◆ Requirement
An exact copy of the listing below is the answer, with the pictures removed.

◆ Listed entries

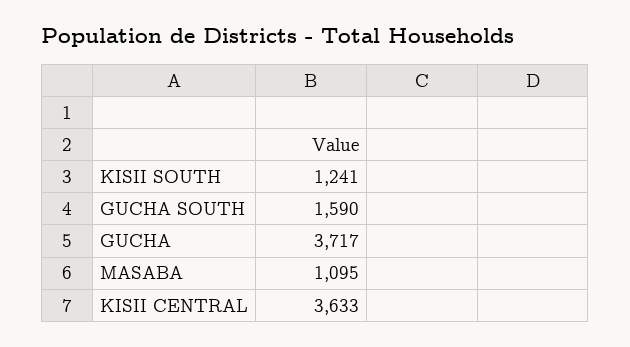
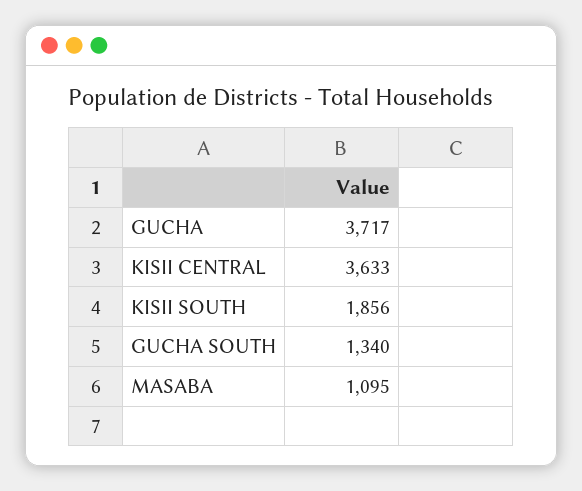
KISII SOUTH: 1241 -> 1856
GUCHA SOUTH: 1590 -> 1340

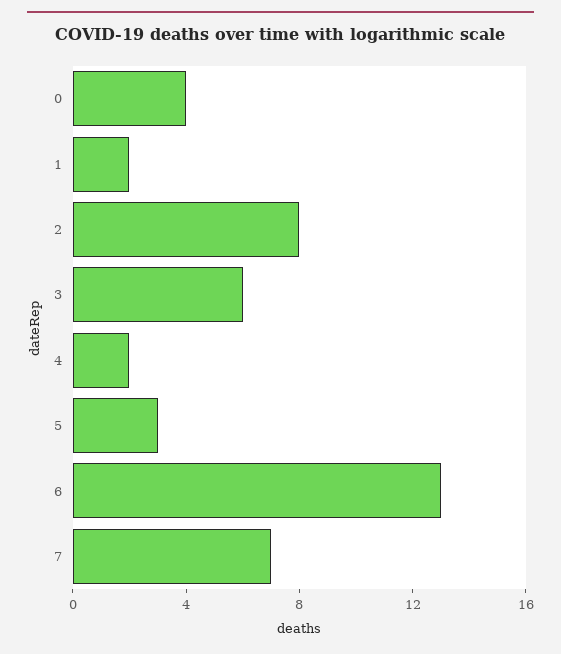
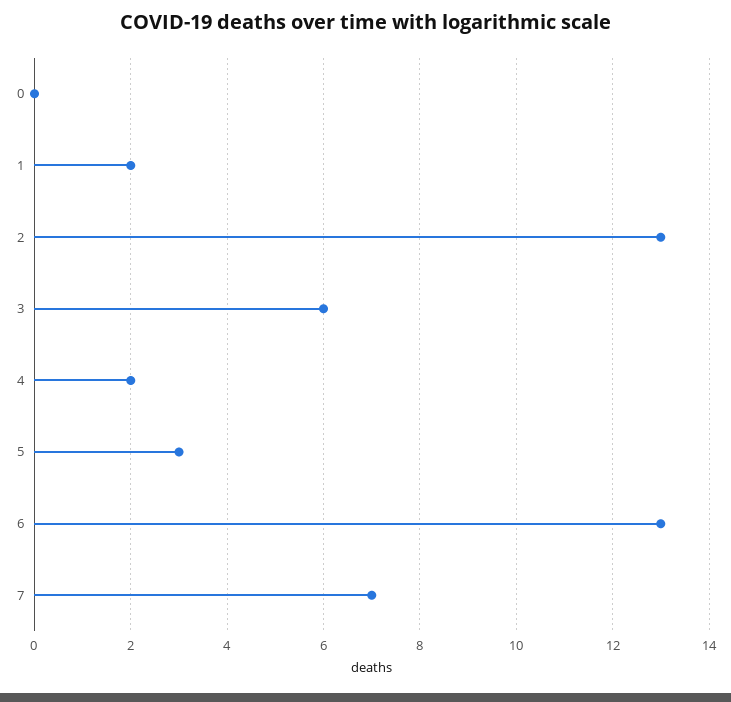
0: 4 -> 0
2: 8 -> 13

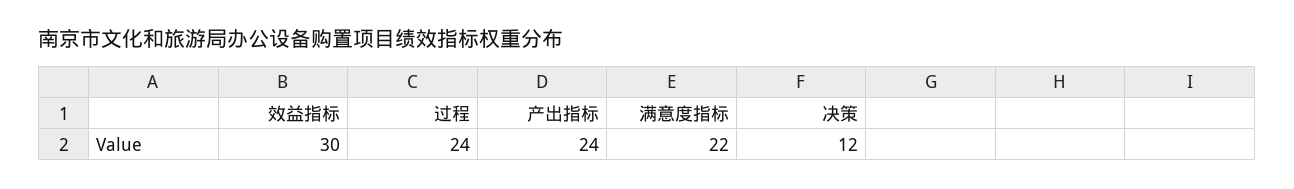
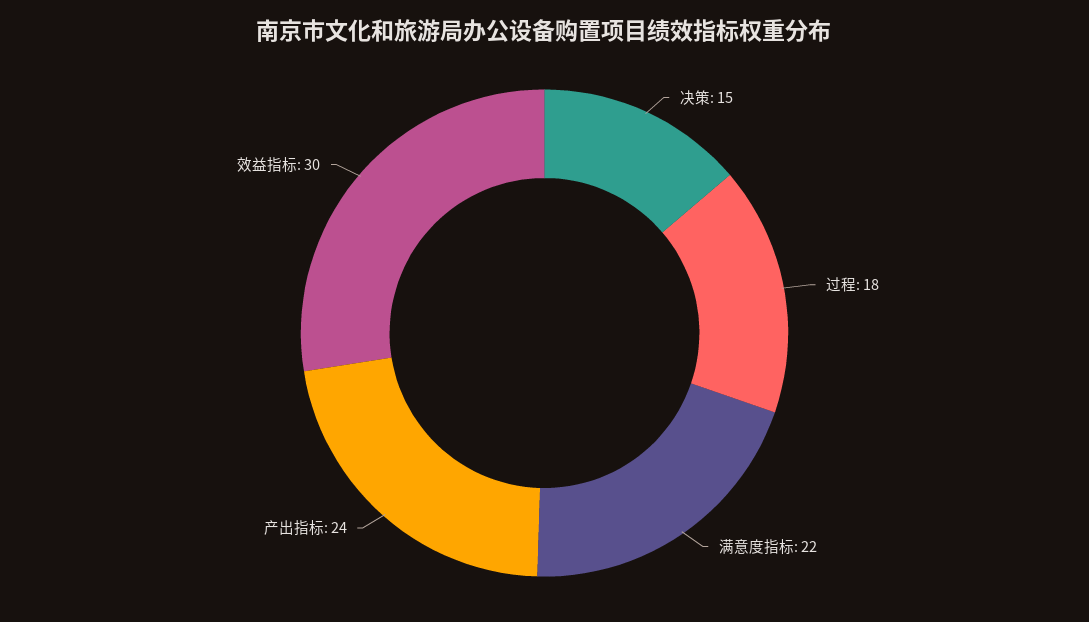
过程: 24 -> 18
决策: 12 -> 15

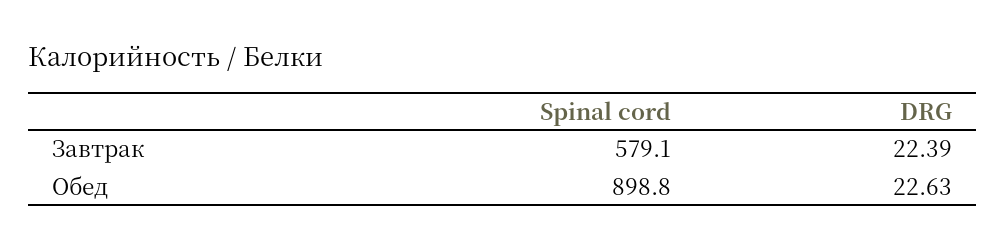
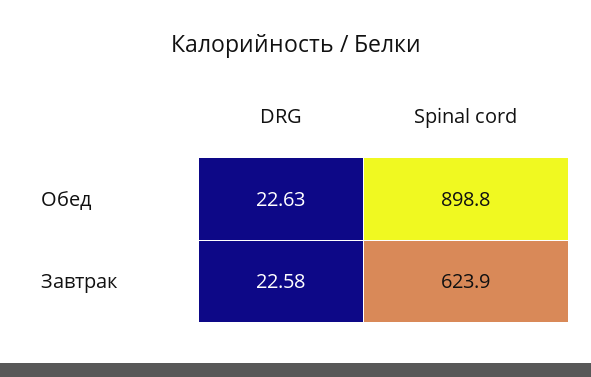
Spinal cord, Завтрак: 579.1 -> 623.9
DRG, Завтрак: 22.39 -> 22.58

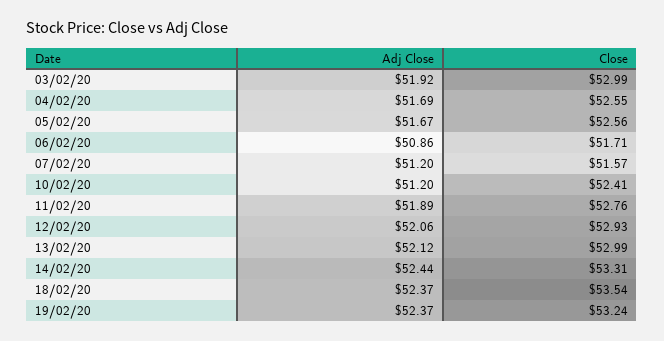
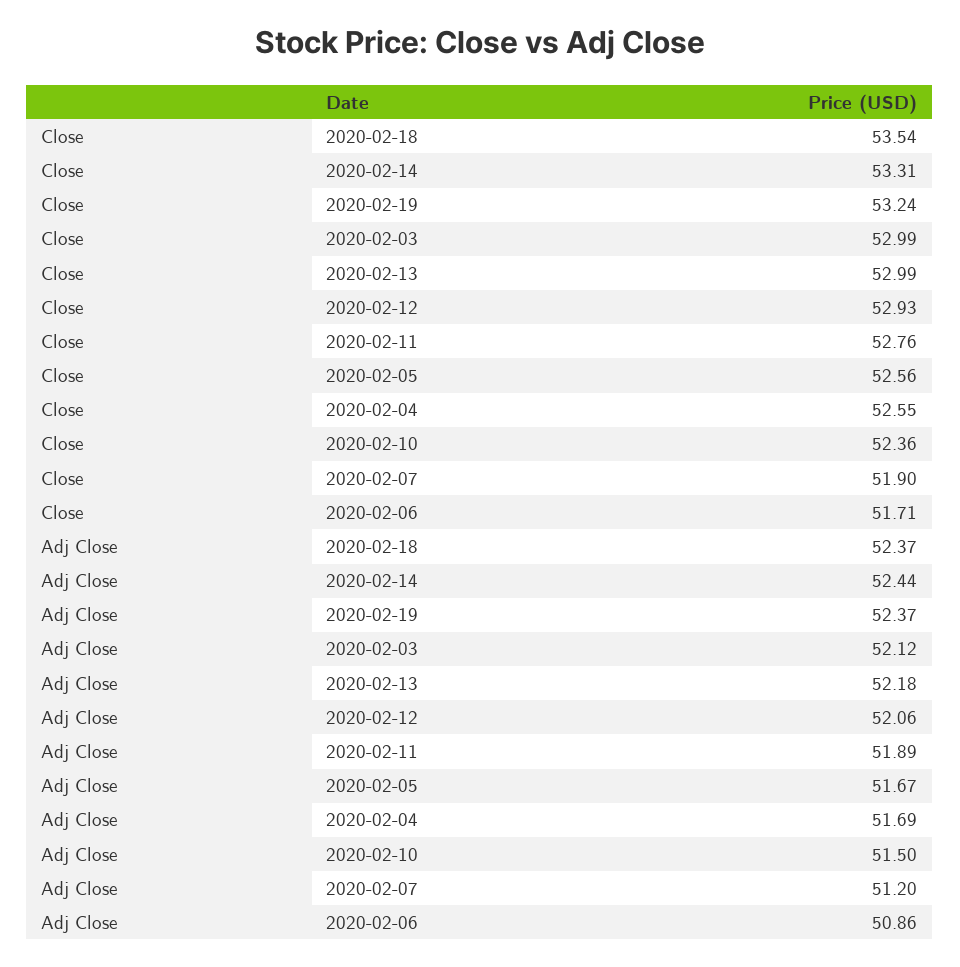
Adj Close, 03/02/20: 51.92 -> 52.12
Close, 07/02/20: 51.57 -> 51.9
Adj Close, 10/02/20: 51.2 -> 51.5
Close, 10/02/20: 52.41 -> 52.36
Adj Close, 13/02/20: 52.12 -> 52.18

◆ Answer space
KISII SOUTH: 1241 -> 1856
GUCHA SOUTH: 1590 -> 1340

0: 4 -> 0
2: 8 -> 13

过程: 24 -> 18
决策: 12 -> 15

Spinal cord, Завтрак: 579.1 -> 623.9
DRG, Завтрак: 22.39 -> 22.58

Adj Close, 03/02/20: 51.92 -> 52.12
Close, 07/02/20: 51.57 -> 51.9
Adj Close, 10/02/20: 51.2 -> 51.5
Close, 10/02/20: 52.41 -> 52.36
Adj Close, 13/02/20: 52.12 -> 52.18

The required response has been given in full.